Bringing people over

With over six million businesses yet to switch, resellers may well be rubbing their hand together.

But how do you broach the subject? An opportunity is only so if it is realised after all. Luckily, Warburton has a three-step program to get the worms to turn!

“In my view, the first step is to understand the data. Ask what your customer base looks like, what services you provide to those customers, and then map across what services they are going to go to when they move, and the implications of those moves. 

“I certainly encourage resellers to think about FTTP availability. I’ve seen a couple of situations where a company has moved circuits over to SOGEA, only to find them looking at FTTP. That means a double migration, more disruption, and more cost for the customer. So if resellers can jump straight to FTTP, I’d highly recommend it to save some costs and save some disruption. 

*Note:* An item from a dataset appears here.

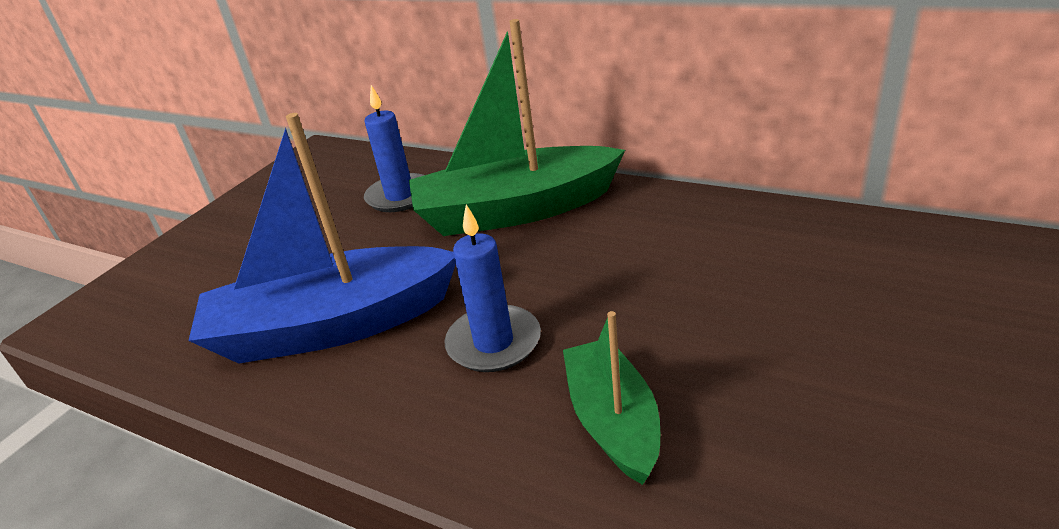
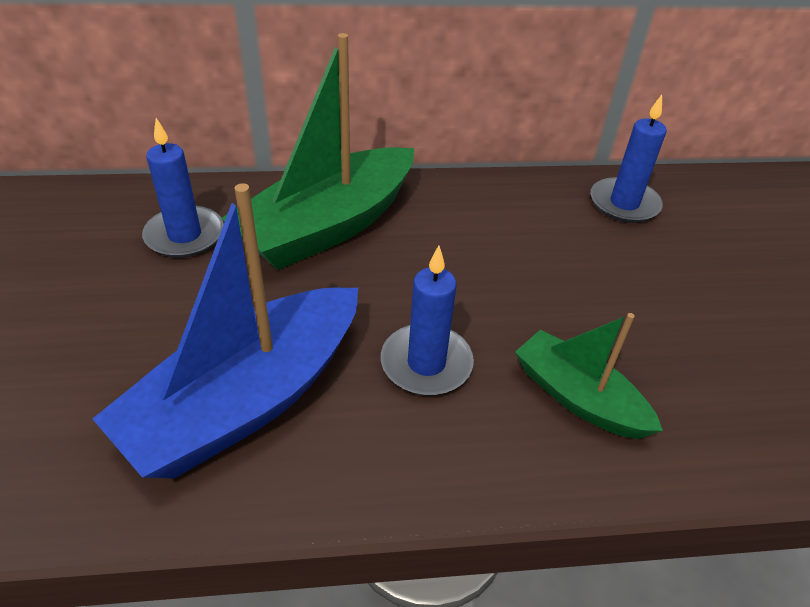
camera: 40 degrees left, 10 degrees up
(858, 249) = (624, 204): none -> blue candle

“I think the second step is around how you go about moving customers. Try to voluntarily move them at first, every month we are going to our customers saying you can get FTTP here, and we’ve seen about 500 customers a month voluntarily upgrading to FTTP themselves through regular communications and record follow-up from sales teams.”

Pressing the Issue

While the immediacy of the issue is known to businesses within the communications industry, convincing businesses to invest in a problem that is over two years away may be tricky.

You only have to look at the exhausting way cyber security is viewed outside large businesses to see that, unless there is an immediate payoff, the budget for such expenditures is hard to get.

Warburton went on to say that a managed migration plan may help those reluctant businesses adding that taking into consideration the technology a business already has can make switching more appealing.

“The second route resellers can take, which we have started to instigate this year, is managed migrations,” said Warburton. “We’ve started with those customers where we don’t need to change the CPE, it’s quite straightforward, it’s just simply transfer. 

“We’ve been doing upwards of 3,000 a week, and we see very little issues. We may come in the next day with a handful of circuits with a couple of issues, but generally speaking, those migrations go smoothly.”